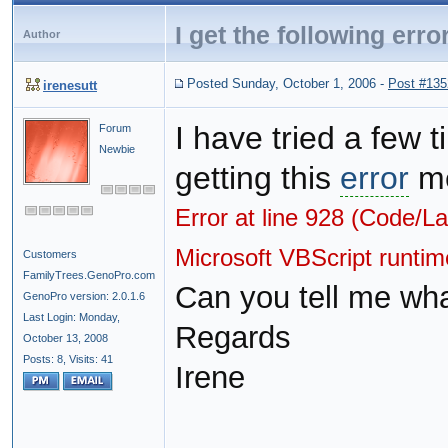
I get the following err
Author
Posted Sunday, October 1, 2006
-
Post #135
irenesutt
I have tried a few 
Forum
Newbie
getting this
error
me
Error at line 928 (Code/L
Microsoft VBScript runti
Customers
FamilyTrees.GenoPro.com
Can you tell me what
GenoPro version: 2.0.1.6
Last Login: Monday,
Regards
October 13, 2008
Posts: 8,
Visits: 41
Irene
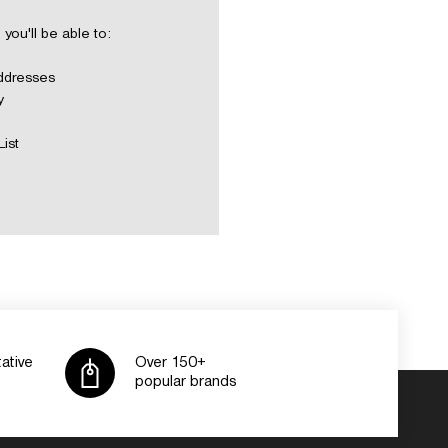
you'll be able to:
addresses
y
List
ative
Over 150+
popular brands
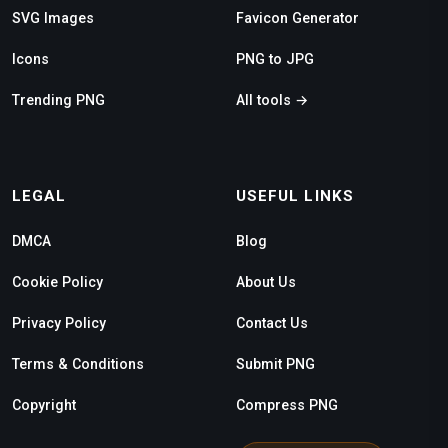
SVG Images
Favicon Generator
Icons
PNG to JPG
Trending PNG
All tools →
LEGAL
USEFUL LINKS
DMCA
Blog
Cookie Policy
About Us
Privacy Policy
Contact Us
Terms & Conditions
Submit PNG
Copyright
Compress PNG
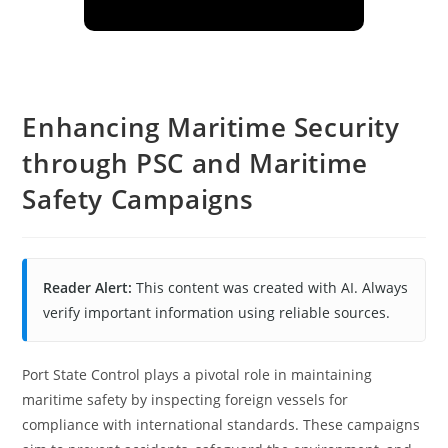
Enhancing Maritime Security
through PSC and Maritime
Safety Campaigns
Reader Alert:
This content was created with AI. Always
verify important information using reliable sources.
Port State Control plays a pivotal role in maintaining
maritime safety by inspecting foreign vessels for
compliance with international standards. These campaigns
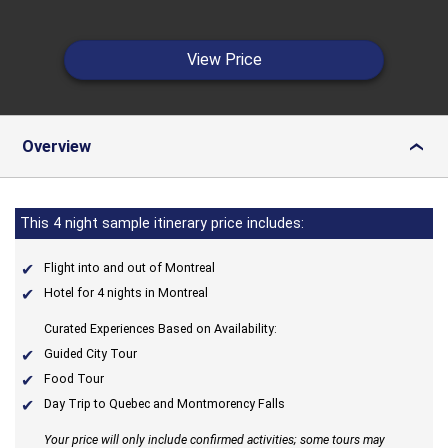
View Price
Overview
›
This 4 night sample itinerary price includes:
Flight into and out of Montreal
Hotel for 4 nights in Montreal
Curated Experiences Based on Availability:
Guided City Tour
Food Tour
Day Trip to Quebec and Montmorency Falls
Your price will only include confirmed activities; some tours may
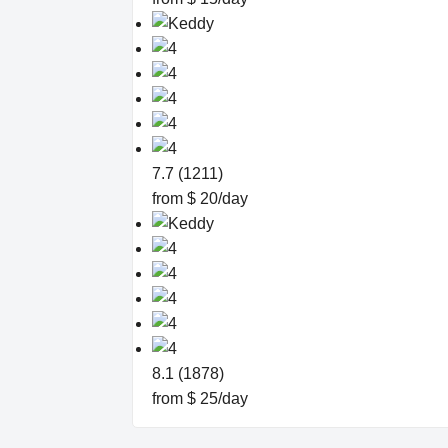
7.7 (1211)
from $ 20/day
8.1 (1878)
from $ 25/day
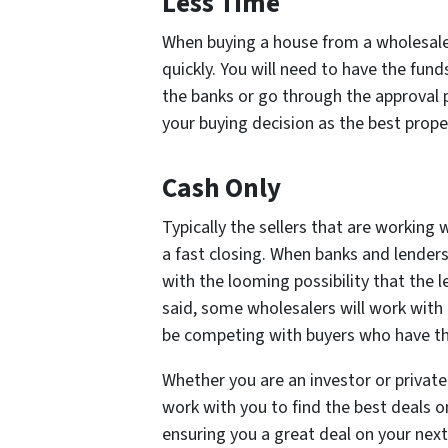
Less Time
When buying a house from a wholesaler
quickly. You will need to have the fund
the banks or go through the approval
your buying decision as the best proper
Cash Only
Typically the sellers that are working 
a fast closing. When banks and lenders
with the looming possibility that the l
said, some wholesalers will work with 
be competing with buyers who have the
Whether you are an investor or private 
work with you to find the best deals o
ensuring you a great deal on your nex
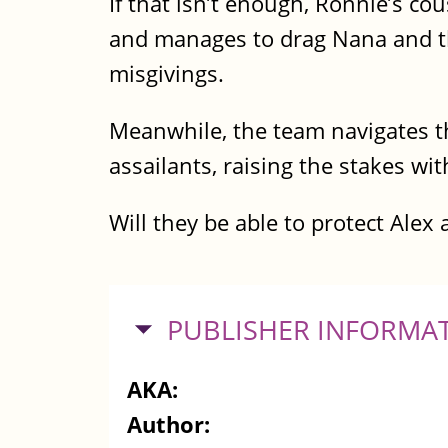
If that isn’t enough, Ronnie’s c
and manages to drag Nana and 
misgivings.
Meanwhile, the team navigates 
assailants, raising the stakes w
Will they be able to protect Alex 
HIDE
PUBLISHER INFORMA
AKA:
Author:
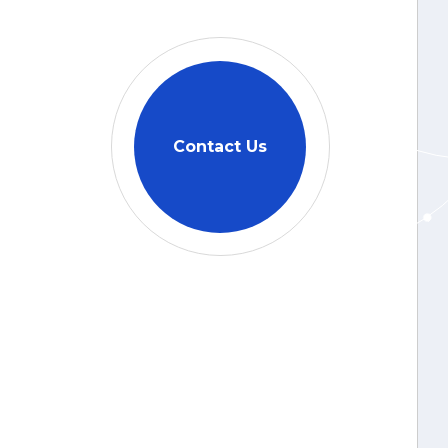
Contact Us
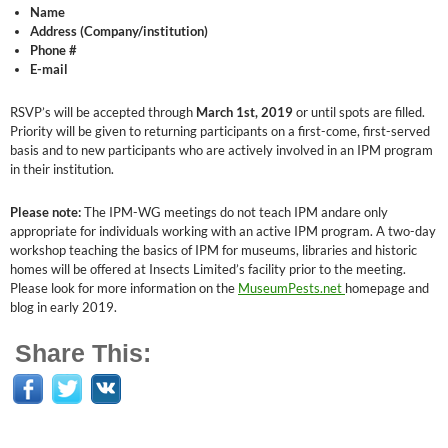
Name
Address (Company/institution)
Phone #
E-mail
RSVP’s will be accepted through
March 1st, 2019
or until spots are filled.
Priority will be given to returning participants on a first-come, first-served
basis and to new participants who are actively involved in an IPM program
in their institution.
Please note:
The IPM-WG meetings do not teach IPM andare only
appropriate for individuals working with an active IPM program. A two-day
workshop teaching the basics of IPM for museums, libraries and historic
homes will be offered at Insects Limited’s facility prior to the meeting.
Please look for more information on the
MuseumPests.net
homepage and
blog in early 2019.
Share This:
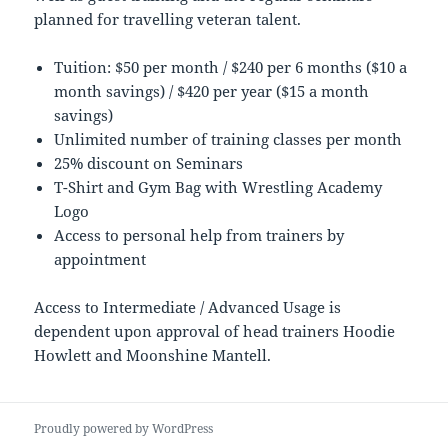
planned for travelling veteran talent.
Tuition: $50 per month / $240 per 6 months ($10 a
month savings) / $420 per year ($15 a month
savings)
Unlimited number of training classes per month
25% discount on Seminars
T-Shirt and Gym Bag with Wrestling Academy
Logo
Access to personal help from trainers by
appointment
Access to Intermediate / Advanced Usage is
dependent upon approval of head trainers Hoodie
Howlett and Moonshine Mantell.
Proudly powered by WordPress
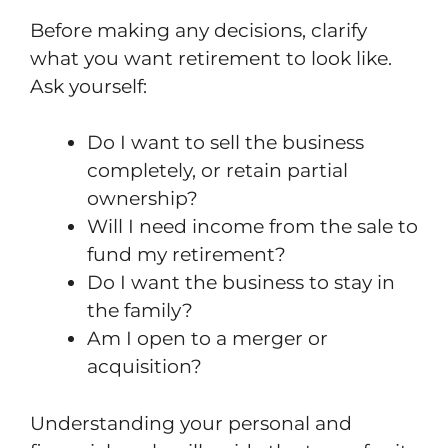
Before making any decisions, clarify
what you want retirement to look like.
Ask yourself:
Do I want to sell the business
completely, or retain partial
ownership?
Will I need income from the sale to
fund my retirement?
Do I want the business to stay in
the family?
Am I open to a merger or
acquisition?
Understanding your personal and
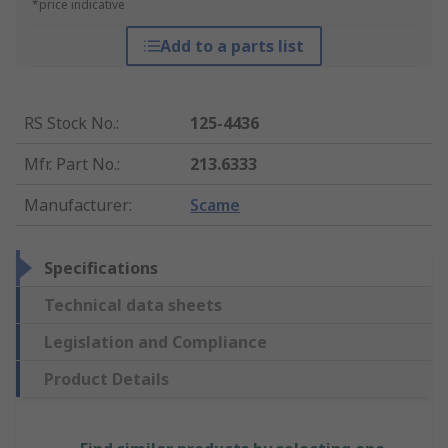
*price indicative
Add to a parts list
RS Stock No.
:
125-4436
Mfr. Part No.
:
213.6333
Manufacturer
:
Scame
Specifications
Technical data sheets
Legislation and Compliance
Product Details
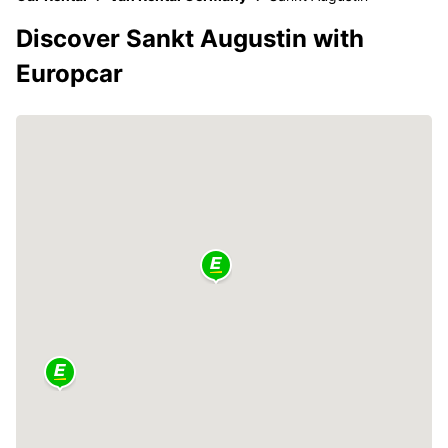
Discover Sankt Augustin with
Europcar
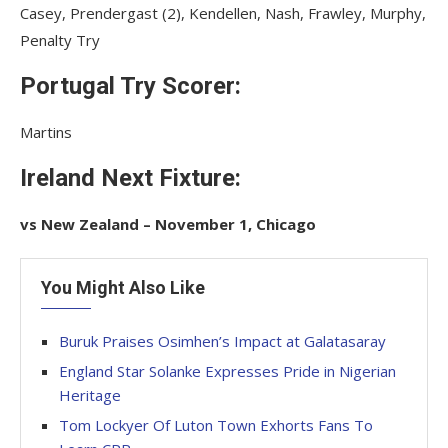
Casey, Prendergast (2), Kendellen, Nash, Frawley, Murphy,
Penalty Try
Portugal Try Scorer:
Martins
Ireland Next Fixture:
vs New Zealand – November 1, Chicago
You Might Also Like
Buruk Praises Osimhen’s Impact at Galatasaray
England Star Solanke Expresses Pride in Nigerian
Heritage
Tom Lockyer Of Luton Town Exhorts Fans To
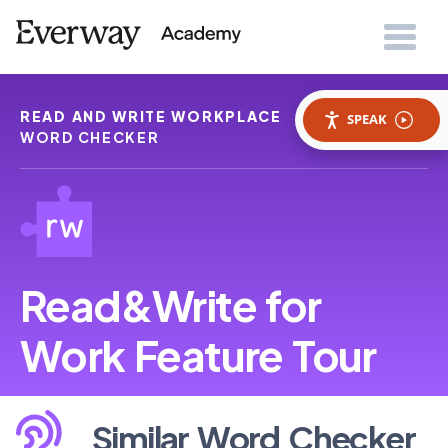
READ AND WRITE WORKPLACE
SIMILAR
SPEAK
WORD CHECKER
Read&Write for
Work Feature Tour
Similar Word Checker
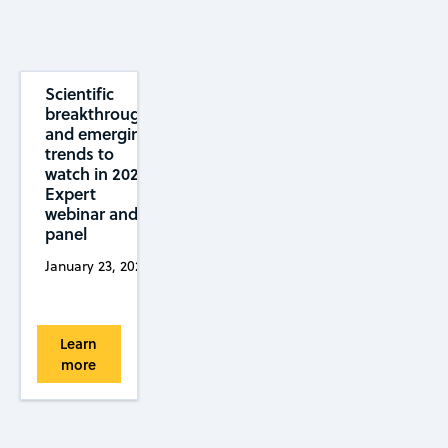
Scientific
breakthroughs
and emerging
trends to
watch in 2025:
Expert
webinar and
panel
January 23, 2025
Learn
more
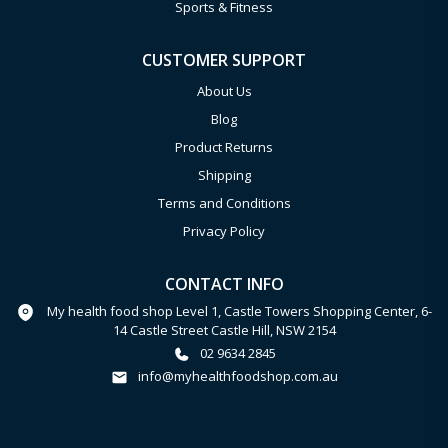
Sports & Fitness
CUSTOMER SUPPORT
About Us
Blog
Product Returns
Shipping
Terms and Conditions
Privacy Policy
CONTACT INFO
My health food shop Level 1, Castle Towers Shopping Center, 6-
14 Castle Street Castle Hill, NSW 2154
02 9634 2845
info@myhealthfoodshop.com.au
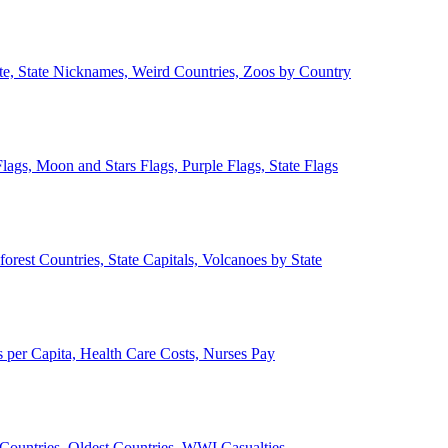
ate, State Nicknames, Weird Countries, Zoos by Country
lags, Moon and Stars Flags, Purple Flags, State Flags
forest Countries, State Capitals, Volcanoes by State
 per Capita, Health Care Costs, Nurses Pay
Countries, Oldest Countries, WWI Casualties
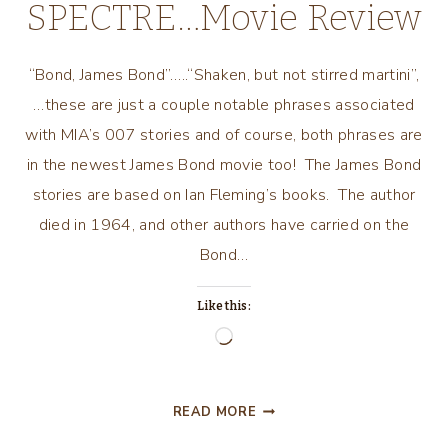
SPECTRE…Movie Review
“Bond, James Bond”…..“Shaken, but not stirred martini”,
…these are just a couple notable phrases associated
with MIA’s 007 stories and of course, both phrases are
in the newest James Bond movie too! The James Bond
stories are based on Ian Fleming’s books. The author
died in 1964, and other authors have carried on the
Bond…
Like this:
Loading…
SPECTRE…
READ MORE
MOVIE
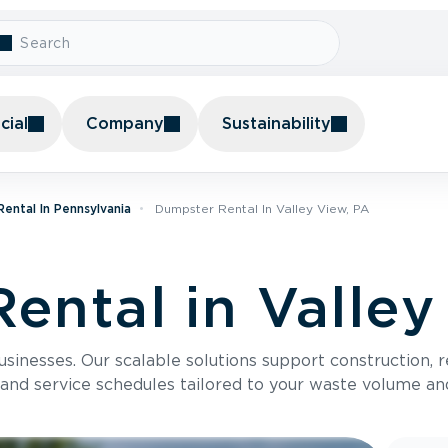
ial
Company
Sustainability
ental In Pennsylvania
Dumpster Rental In Valley View, PA
ental in Valley
usinesses. Our scalable solutions support construction, 
 and service schedules tailored to your waste volume an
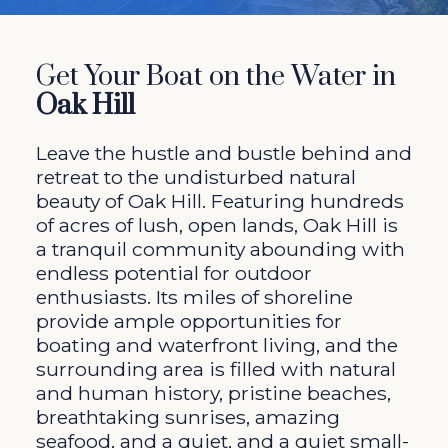
Get Your Boat on the Water in
Oak Hill
Leave the hustle and bustle behind and
retreat to the undisturbed natural
beauty of Oak Hill. Featuring hundreds
of acres of lush, open lands, Oak Hill is
a tranquil community abounding with
endless potential for outdoor
enthusiasts. Its miles of shoreline
provide ample opportunities for
boating and waterfront living, and the
surrounding area is filled with natural
and human history, pristine beaches,
breathtaking sunrises, amazing
seafood, and a quiet, and a quiet small-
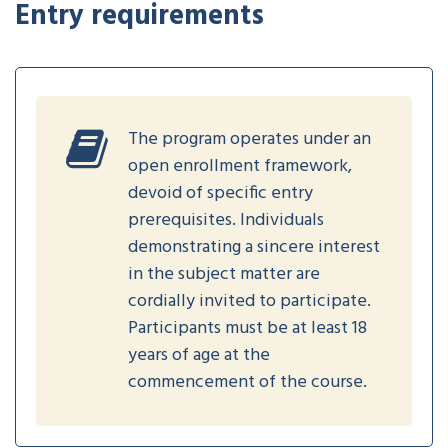
Entry requirements
The program operates under an
open enrollment framework,
devoid of specific entry
prerequisites. Individuals
demonstrating a sincere interest
in the subject matter are
cordially invited to participate.
Participants must be at least 18
years of age at the
commencement of the course.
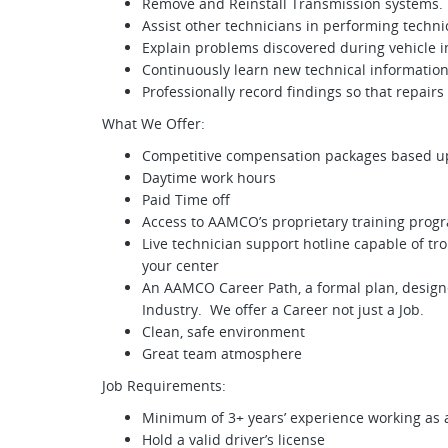
Remove and Reinstall Transmission systems.
Assist other technicians in performing technic
Explain problems discovered during vehicle in
Continuously learn new technical information
Professionally record findings so that repairs
What We Offer:
Competitive compensation packages based u
Daytime work hours
Paid Time off
Access to AAMCO’s proprietary training progr
Live technician support hotline capable of t
your center
An AAMCO Career Path, a formal plan, design
Industry. We offer a Career not just a Job.
Clean, safe environment
Great team atmosphere
Job Requirements:
Minimum of 3+ years’ experience working as 
Hold a valid driver’s license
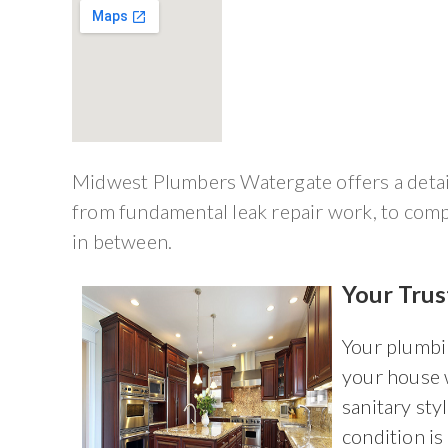
Midwest Plumbers Watergate offers a detail
from fundamental leak repair work, to comp
in between.
Your Tru
Your plumbi
your house 
sanitary sty
condition is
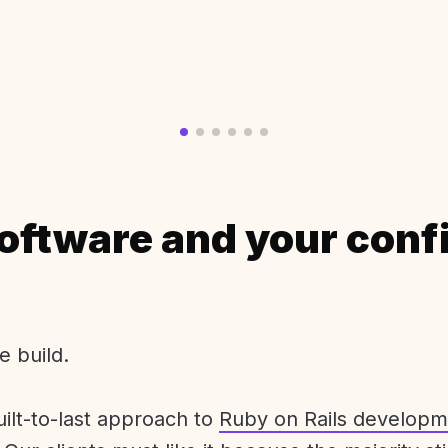
oftware and your conf
e build.
uilt-to-last approach to
Ruby on Rails developm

• _What you are asked to do_: Would you print the listing above in full, exactly, but with no pictures?

• _Answer_:
I get the following err
Author
Posted Sunday, October 1, 2006
-
Post #135
irenesutt
I have tried a few 
Forum
Newbie
getting this
error
me
Error at line 928 (Code/L
Microsoft VBScript runti
Customers
FamilyTrees.GenoPro.com
Can you tell me what
GenoPro version: 2.0.1.6
Last Login: Monday,
Regards
October 13, 2008
Posts: 8,
Visits: 41
Irene
you'll be able to:
addresses
y
List
ative
Over 150+
popular brands
SVG Images
Favicon Generator
Icons
PNG to JPG
Trending PNG
All tools →
LEGAL
USEFUL LINKS
DMCA
Blog
Cookie Policy
About Us
Privacy Policy
Contact Us
Terms & Conditions
Submit PNG
Copyright
Compress PNG
Enhancing Maritime Security
through PSC and Maritime
Safety Campaigns
Reader Alert:
This content was created with AI. Always
verify important information using reliable sources.
Port State Control plays a pivotal role in maintaining
maritime safety by inspecting foreign vessels for
compliance with international standards. These campaigns
View Price
Overview
›
This 4 night sample itinerary price includes:
Flight into and out of Montreal
Hotel for 4 nights in Montreal
Curated Experiences Based on Availability:
Guided City Tour
Food Tour
Day Trip to Quebec and Montmorency Falls
Your price will only include confirmed activities; some tours may
7.7 (1211)
from $ 20/day
8.1 (1878)
from $ 25/day
Less Time
When buying a house from a wholesaler
quickly. You will need to have the fund
the banks or go through the approval
your buying decision as the best proper
Cash Only
Typically the sellers that are working 
a fast closing. When banks and lenders
with the looming possibility that the l
said, some wholesalers will work with 
be competing with buyers who have the
Whether you are an investor or private 
work with you to find the best deals o
ensuring you a great deal on your nex
If that isn’t enough, Ronnie’s c
and manages to drag Nana and 
misgivings.
Meanwhile, the team navigates 
assailants, raising the stakes w
Will they be able to protect Alex 
HIDE
PUBLISHER INFORMA
AKA:
Author:
Contact Us
Name
Address (Company/institution)
Phone #
E-mail
RSVP’s will be accepted through
March 1st, 2019
or until spots are filled.
Priority will be given to returning participants on a first-come, first-served
basis and to new participants who are actively involved in an IPM program
in their institution.
Please note:
The IPM-WG meetings do not teach IPM andare only
appropriate for individuals working with an active IPM program. A two-day
workshop teaching the basics of IPM for museums, libraries and historic
homes will be offered at Insects Limited’s facility prior to the meeting.
Please look for more information on the
MuseumPests.net
homepage and
blog in early 2019.
Share This:
planned for travelling veteran talent.
Tuition: $50 per month / $240 per 6 months ($10 a
month savings) / $420 per year ($15 a month
savings)
Unlimited number of training classes per month
25% discount on Seminars
T-Shirt and Gym Bag with Wrestling Academy
Logo
Access to personal help from trainers by
appointment
Access to Intermediate / Advanced Usage is
dependent upon approval of head trainers Hoodie
Howlett and Moonshine Mantell.
Proudly powered by WordPress
Before making any decisions, clarify
what you want retirement to look like.
Ask yourself:
Do I want to sell the business
completely, or retain partial
ownership?
Will I need income from the sale to
fund my retirement?
Do I want the business to stay in
the family?
Am I open to a merger or
acquisition?
Understanding your personal and
*price indicative
Add to a parts list
RS Stock No.
:
125-4436
Mfr. Part No.
:
213.6333
Manufacturer
:
Scame
Specifications
Technical data sheets
Legislation and Compliance
Product Details
Discover Sankt Augustin with
Europcar
Casey, Prendergast (2), Kendellen, Nash, Frawley, Murphy,
Penalty Try
Portugal Try Scorer:
Martins
Ireland Next Fixture:
vs New Zealand – November 1, Chicago
You Might Also Like
Buruk Praises Osimhen’s Impact at Galatasaray
England Star Solanke Expresses Pride in Nigerian
Heritage
Tom Lockyer Of Luton Town Exhorts Fans To
READ AND WRITE WORKPLACE
SIMILAR
SPEAK
WORD CHECKER
Read&Write for
Work Feature Tour
Similar Word Checker
Scientific
breakthroughs
and emerging
trends to
watch in 2025:
Expert
webinar and
panel
January 23, 2025
Learn
more
Sports & Fitness
CUSTOMER SUPPORT
About Us
Blog
Product Returns
Shipping
Terms and Conditions
Privacy Policy
CONTACT INFO
My health food shop Level 1, Castle Towers Shopping Center, 6-
14 Castle Street Castle Hill, NSW 2154
02 9634 2845
info@myhealthfoodshop.com.au
ate, State Nicknames, Weird Countries, Zoos by Country
lags, Moon and Stars Flags, Purple Flags, State Flags
forest Countries, State Capitals, Volcanoes by State
 per Capita, Health Care Costs, Nurses Pay
Countries, Oldest Countries, WWI Casualties
SPECTRE…Movie Review
“Bond, James Bond”…..“Shaken, but not stirred martini”,
…these are just a couple notable phrases associated
with MIA’s 007 stories and of course, both phrases are
in the newest James Bond movie too! The James Bond
stories are based on Ian Fleming’s books. The author
died in 1964, and other authors have carried on the
Bond…
Like this:
Loading…
SPECTRE…
READ MORE
MOVIE
ial
Company
Sustainability
ental In Pennsylvania
Dumpster Rental In Valley View, PA
ental in Valley
usinesses. Our scalable solutions support construction, 
 and service schedules tailored to your waste volume an
Get Your Boat on the Water in
Oak Hill
Leave the hustle and bustle behind and
retreat to the undisturbed natural
beauty of Oak Hill. Featuring hundreds
of acres of lush, open lands, Oak Hill is
a tranquil community abounding with
endless potential for outdoor
enthusiasts. Its miles of shoreline
provide ample opportunities for
boating and waterfront living, and the
surrounding area is filled with natural
and human history, pristine beaches,
breathtaking sunrises, amazing
seafood, and a quiet, and a quiet small-
Entry requirements
The program operates under an
open enrollment framework,
devoid of specific entry
prerequisites. Individuals
demonstrating a sincere interest
in the subject matter are
cordially invited to participate.
Participants must be at least 18
years of age at the
commencement of the course.
Remove and Reinstall Transmission systems.
Assist other technicians in performing technic
Explain problems discovered during vehicle in
Continuously learn new technical information
Professionally record findings so that repairs
What We Offer:
Competitive compensation packages based u
Daytime work hours
Paid Time off
Access to AAMCO’s proprietary training progr
Live technician support hotline capable of t
your center
An AAMCO Career Path, a formal plan, design
Industry. We offer a Career not just a Job.
Clean, safe environment
Great team atmosphere
Job Requirements:
Minimum of 3+ years’ experience working as 
Hold a valid driver’s license
Midwest Plumbers Watergate offers a detail
from fundamental leak repair work, to comp
in between.
Your Tru
Your plumbi
your house 
sanitary sty
condition is
oftware and your conf
e build.
uilt-to-last approach to
Ruby on Rails developm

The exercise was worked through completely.